If a line in the entries below includes "linecap", show that line.

▸ **Exercise data**:
· · · ·

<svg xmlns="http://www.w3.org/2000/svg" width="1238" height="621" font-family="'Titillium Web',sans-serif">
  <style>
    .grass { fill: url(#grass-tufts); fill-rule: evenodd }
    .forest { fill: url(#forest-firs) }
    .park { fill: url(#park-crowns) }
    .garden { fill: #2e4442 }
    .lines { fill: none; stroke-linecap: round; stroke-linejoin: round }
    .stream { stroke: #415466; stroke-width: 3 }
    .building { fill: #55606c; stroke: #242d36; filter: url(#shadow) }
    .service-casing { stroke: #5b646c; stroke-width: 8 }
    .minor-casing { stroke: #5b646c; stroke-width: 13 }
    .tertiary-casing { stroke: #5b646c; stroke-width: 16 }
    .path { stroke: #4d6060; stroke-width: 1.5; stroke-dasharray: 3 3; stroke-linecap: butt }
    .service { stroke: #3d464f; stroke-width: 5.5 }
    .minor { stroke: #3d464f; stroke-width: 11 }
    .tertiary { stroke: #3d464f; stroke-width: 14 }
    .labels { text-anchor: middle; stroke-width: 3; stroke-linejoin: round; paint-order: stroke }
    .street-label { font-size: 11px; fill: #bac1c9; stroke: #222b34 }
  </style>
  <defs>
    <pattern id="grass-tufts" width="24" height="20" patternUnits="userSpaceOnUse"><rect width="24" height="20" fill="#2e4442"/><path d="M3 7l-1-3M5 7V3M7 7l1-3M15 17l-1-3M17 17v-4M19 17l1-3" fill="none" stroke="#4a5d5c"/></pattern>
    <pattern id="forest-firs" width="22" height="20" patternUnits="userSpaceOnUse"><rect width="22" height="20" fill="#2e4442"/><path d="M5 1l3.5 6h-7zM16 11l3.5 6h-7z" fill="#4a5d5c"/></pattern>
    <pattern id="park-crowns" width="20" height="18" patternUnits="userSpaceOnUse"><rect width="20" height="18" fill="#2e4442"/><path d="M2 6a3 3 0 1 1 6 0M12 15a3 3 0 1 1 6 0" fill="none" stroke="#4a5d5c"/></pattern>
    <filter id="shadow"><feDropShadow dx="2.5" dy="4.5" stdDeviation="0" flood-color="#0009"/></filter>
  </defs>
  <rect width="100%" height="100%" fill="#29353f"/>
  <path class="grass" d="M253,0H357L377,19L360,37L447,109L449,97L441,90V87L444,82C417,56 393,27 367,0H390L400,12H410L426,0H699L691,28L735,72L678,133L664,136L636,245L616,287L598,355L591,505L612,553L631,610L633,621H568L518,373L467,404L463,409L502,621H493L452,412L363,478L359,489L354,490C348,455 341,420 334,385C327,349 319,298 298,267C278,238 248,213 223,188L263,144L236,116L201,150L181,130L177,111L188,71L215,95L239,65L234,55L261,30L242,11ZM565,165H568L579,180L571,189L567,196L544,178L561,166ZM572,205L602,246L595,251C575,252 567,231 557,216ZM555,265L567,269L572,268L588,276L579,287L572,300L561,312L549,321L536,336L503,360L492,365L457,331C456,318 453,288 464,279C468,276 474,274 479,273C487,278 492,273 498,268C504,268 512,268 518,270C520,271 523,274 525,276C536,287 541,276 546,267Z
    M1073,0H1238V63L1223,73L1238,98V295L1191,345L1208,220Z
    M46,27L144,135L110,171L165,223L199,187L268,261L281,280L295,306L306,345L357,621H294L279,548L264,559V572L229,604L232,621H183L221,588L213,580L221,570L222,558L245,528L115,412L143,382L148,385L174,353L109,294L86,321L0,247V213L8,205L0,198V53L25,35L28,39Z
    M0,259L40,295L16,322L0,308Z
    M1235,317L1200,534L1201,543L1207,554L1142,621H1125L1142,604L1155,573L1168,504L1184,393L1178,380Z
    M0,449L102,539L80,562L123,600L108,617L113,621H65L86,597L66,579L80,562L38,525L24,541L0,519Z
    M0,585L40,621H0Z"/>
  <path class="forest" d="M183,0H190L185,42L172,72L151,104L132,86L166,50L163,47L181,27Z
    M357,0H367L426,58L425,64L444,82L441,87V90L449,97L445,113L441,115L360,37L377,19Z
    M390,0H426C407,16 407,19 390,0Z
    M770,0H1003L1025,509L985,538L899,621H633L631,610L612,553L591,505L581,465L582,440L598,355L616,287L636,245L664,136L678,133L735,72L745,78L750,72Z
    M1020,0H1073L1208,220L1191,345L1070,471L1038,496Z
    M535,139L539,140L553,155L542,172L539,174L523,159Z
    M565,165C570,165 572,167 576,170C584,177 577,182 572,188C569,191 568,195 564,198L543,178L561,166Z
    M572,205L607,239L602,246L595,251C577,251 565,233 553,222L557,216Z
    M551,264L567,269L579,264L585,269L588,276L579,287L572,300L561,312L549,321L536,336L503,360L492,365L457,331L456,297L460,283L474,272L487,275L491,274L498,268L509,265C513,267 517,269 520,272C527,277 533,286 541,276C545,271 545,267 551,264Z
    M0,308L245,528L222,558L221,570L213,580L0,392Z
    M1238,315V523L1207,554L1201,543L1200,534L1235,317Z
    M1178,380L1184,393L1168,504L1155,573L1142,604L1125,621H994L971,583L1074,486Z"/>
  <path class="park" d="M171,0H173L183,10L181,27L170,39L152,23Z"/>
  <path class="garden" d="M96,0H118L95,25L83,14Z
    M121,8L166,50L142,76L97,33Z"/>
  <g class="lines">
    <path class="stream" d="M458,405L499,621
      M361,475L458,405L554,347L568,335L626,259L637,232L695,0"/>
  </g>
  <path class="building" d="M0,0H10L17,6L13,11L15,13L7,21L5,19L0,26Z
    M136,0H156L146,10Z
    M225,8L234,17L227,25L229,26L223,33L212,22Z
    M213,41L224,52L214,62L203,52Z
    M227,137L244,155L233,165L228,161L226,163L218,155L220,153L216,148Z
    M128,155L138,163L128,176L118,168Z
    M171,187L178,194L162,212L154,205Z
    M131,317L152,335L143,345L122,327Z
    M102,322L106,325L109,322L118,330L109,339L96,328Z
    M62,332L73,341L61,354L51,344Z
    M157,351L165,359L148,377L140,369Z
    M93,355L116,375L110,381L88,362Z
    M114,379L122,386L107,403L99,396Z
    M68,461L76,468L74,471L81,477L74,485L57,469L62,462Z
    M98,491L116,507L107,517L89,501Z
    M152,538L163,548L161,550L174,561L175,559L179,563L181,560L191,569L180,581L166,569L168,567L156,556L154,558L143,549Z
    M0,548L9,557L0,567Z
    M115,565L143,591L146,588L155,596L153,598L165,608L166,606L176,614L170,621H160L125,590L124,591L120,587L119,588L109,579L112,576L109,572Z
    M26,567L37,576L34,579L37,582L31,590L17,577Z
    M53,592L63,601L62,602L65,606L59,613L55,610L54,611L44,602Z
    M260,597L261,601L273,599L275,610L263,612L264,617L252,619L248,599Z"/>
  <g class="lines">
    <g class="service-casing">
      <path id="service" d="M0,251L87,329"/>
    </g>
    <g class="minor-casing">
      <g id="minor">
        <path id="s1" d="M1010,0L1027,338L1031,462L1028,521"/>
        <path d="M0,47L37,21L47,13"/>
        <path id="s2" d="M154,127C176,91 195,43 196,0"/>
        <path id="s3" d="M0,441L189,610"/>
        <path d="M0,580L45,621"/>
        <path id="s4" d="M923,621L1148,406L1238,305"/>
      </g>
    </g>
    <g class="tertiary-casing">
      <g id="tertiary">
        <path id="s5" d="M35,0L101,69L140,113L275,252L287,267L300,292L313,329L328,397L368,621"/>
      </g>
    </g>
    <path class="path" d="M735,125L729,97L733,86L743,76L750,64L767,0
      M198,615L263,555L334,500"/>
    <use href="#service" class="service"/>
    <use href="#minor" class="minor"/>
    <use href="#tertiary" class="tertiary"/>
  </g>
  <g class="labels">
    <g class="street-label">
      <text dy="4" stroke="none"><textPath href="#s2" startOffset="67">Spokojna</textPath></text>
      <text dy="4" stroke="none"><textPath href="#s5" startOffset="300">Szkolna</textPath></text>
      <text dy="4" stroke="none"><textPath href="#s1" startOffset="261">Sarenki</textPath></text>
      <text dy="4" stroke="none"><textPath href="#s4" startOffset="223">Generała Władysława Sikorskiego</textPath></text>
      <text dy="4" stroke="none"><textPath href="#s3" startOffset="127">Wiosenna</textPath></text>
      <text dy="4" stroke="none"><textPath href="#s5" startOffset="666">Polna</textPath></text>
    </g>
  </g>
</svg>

· · · ·

▸ **Task solution**:
    .lines { fill: none; stroke-linecap: round; stroke-linejoin: round }
    .path { stroke: #4d6060; stroke-width: 1.5; stroke-dasharray: 3 3; stroke-linecap: butt }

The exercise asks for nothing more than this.